__Stored entries__:

━━━━━━

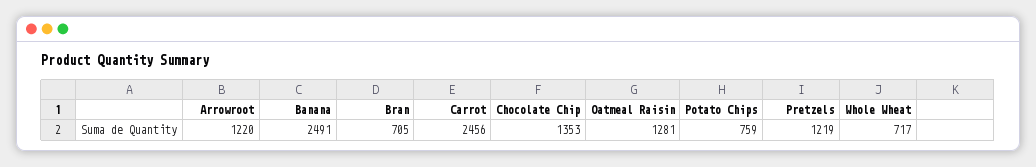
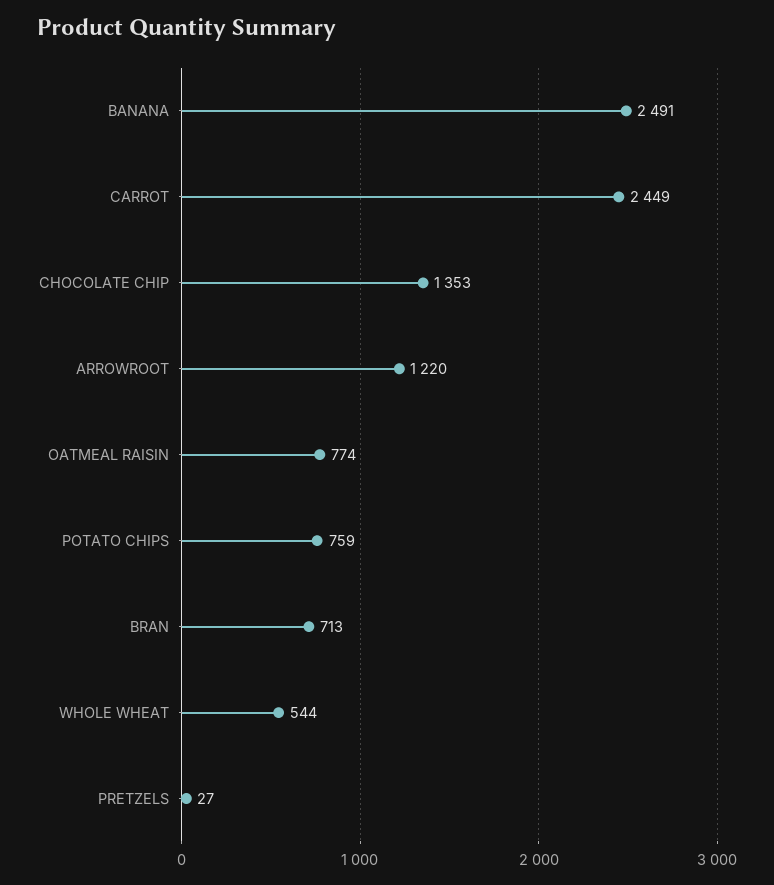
  {
    "Arrowroot": 1220,
    "Banana": 2491,
-   "Bran": 705,
+   "Bran": 713,
-   "Carrot": 2456,
+   "Carrot": 2449,
    "Chocolate Chip": 1353,
-   "Oatmeal Raisin": 1281,
+   "Oatmeal Raisin": 774,
    "Potato Chips": 759,
-   "Pretzels": 1219,
+   "Pretzels": 27,
-   "Whole Wheat": 717
+   "Whole Wheat": 544
  }

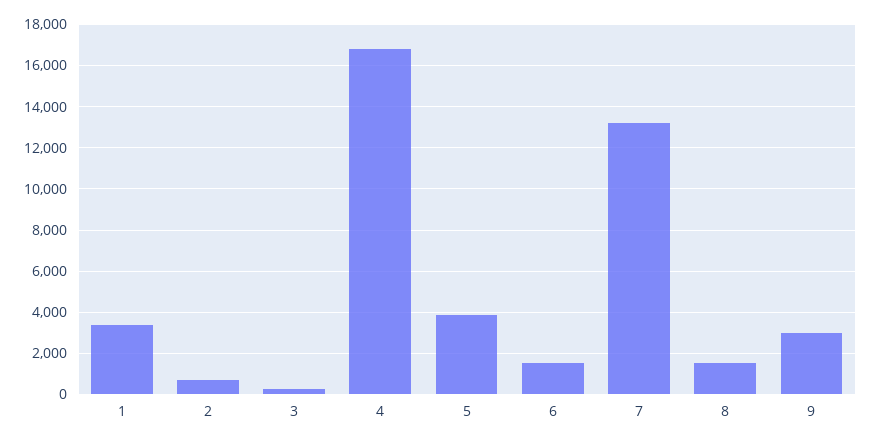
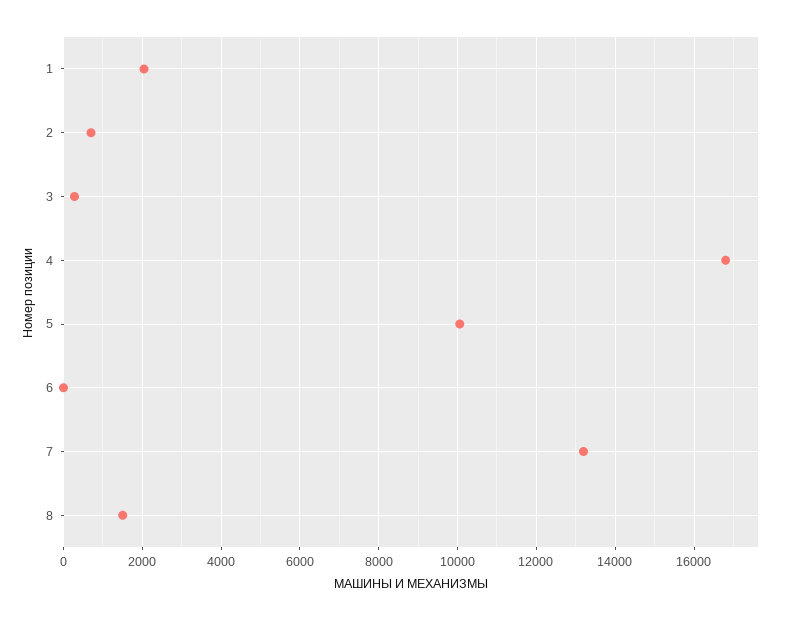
  {
-   "1": 3500,
+   "1": 2000,
    "2": 600,
    "3": 200,
    "4": 16800,
-   "5": 4000,
+   "5": 10000,
-   "6": 1500,
+   "6": 0,
    "7": 13200,
-   "8": 1600,
+   "8": 1600
-   "9": 3000
  }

━━━━━━

When you repeat the lines above, keep them exact and leave out each image they contain.

__Result of this exercise__:
  {
    "Arrowroot": 1220,
    "Banana": 2491,
-   "Bran": 705,
+   "Bran": 713,
-   "Carrot": 2456,
+   "Carrot": 2449,
    "Chocolate Chip": 1353,
-   "Oatmeal Raisin": 1281,
+   "Oatmeal Raisin": 774,
    "Potato Chips": 759,
-   "Pretzels": 1219,
+   "Pretzels": 27,
-   "Whole Wheat": 717
+   "Whole Wheat": 544
  }

  {
-   "1": 3500,
+   "1": 2000,
    "2": 600,
    "3": 200,
    "4": 16800,
-   "5": 4000,
+   "5": 10000,
-   "6": 1500,
+   "6": 0,
    "7": 13200,
-   "8": 1600,
+   "8": 1600
-   "9": 3000
  }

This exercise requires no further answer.